Because the stories of Sarah and Abraham aren’t about perfect people, to be emulated in every way. They don’t fit our categories of always-good or always-bad. The stories of Abraham and Sarah are stories about people who struggle along, trying to do their best, trying to follow God. And sometimes they get it right. And sometimes they get it wrong.

And when they get it wrong, God does not abandon them forever. God does not send down fierce wrath from the clouds. God does not leave them behind and try some different people in the next county instead. God picks them up, dusts them off, and says, “You’ll have another chance; do better next time.” And never ever abandons the promise to take care of them, to make the best come of their situations, whether they’ve screwed it up or not. God is always with them.

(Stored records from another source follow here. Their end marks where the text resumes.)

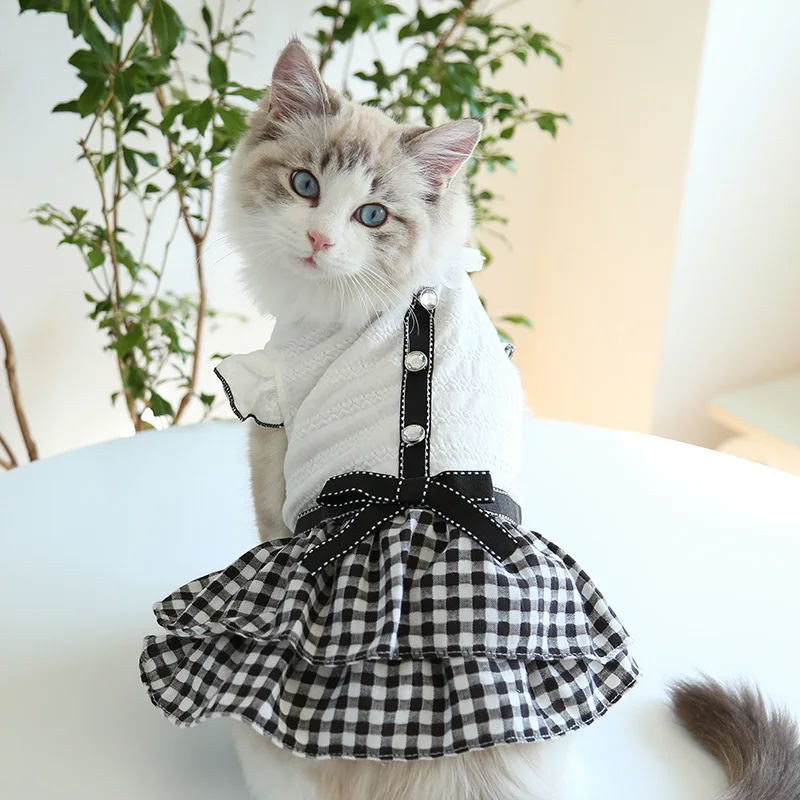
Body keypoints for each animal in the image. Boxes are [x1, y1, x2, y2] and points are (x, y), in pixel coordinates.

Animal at [222, 39, 800, 800]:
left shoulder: (274, 428)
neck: (397, 297)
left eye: (372, 216)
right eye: (304, 185)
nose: (319, 240)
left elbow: (267, 522)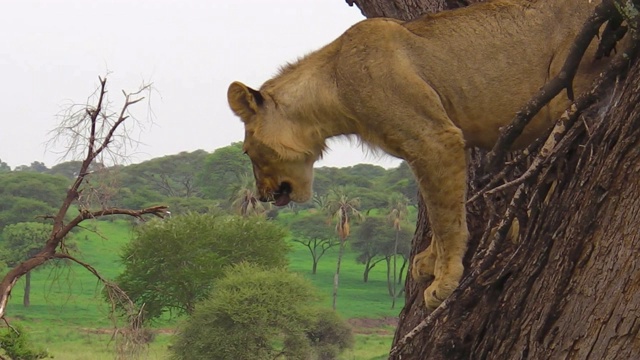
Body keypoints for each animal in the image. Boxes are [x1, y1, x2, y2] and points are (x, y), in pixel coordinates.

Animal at [228, 0, 612, 310]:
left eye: (248, 151)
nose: (261, 196)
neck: (332, 83)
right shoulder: (437, 144)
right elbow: (440, 203)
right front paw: (430, 260)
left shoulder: (434, 138)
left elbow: (444, 216)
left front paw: (445, 280)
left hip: (574, 78)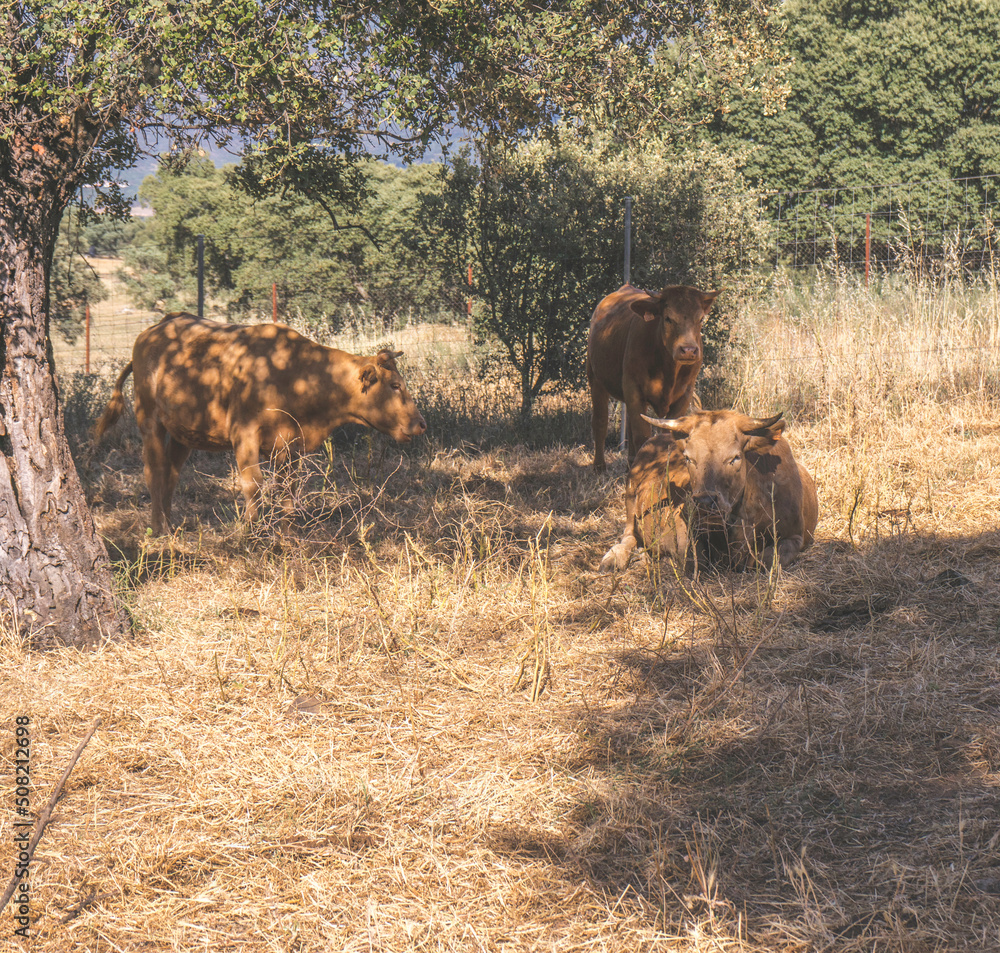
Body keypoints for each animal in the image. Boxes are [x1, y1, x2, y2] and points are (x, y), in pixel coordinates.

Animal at [94, 312, 427, 534]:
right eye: (395, 386)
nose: (421, 424)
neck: (295, 373)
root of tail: (157, 327)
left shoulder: (291, 444)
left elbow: (288, 488)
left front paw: (287, 530)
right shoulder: (244, 433)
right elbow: (253, 484)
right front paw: (250, 531)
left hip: (183, 433)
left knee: (171, 475)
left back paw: (170, 524)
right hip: (149, 420)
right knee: (155, 472)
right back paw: (158, 529)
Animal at [586, 284, 720, 471]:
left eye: (700, 319)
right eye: (668, 318)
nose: (688, 350)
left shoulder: (684, 395)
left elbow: (666, 435)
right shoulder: (634, 389)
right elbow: (642, 436)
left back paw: (630, 464)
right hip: (595, 379)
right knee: (600, 422)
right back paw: (599, 466)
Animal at [599, 409, 818, 573]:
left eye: (735, 457)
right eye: (688, 458)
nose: (705, 502)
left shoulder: (795, 536)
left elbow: (763, 560)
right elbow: (695, 561)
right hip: (630, 498)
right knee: (628, 535)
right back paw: (617, 557)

We don’t have to be perfect. We don’t have to earn God’s company. We aren’t always “good guys” or “bad guys.” We do our best to follow God, we mess up sometimes, we try again. And God is always with us.

Let’s pray: God, thank you for your presence with us, even though we, like Sarah and Abraham, are not perfect in our faith and in our following of your will. Help us hear your guidance, that we may do better. Amen.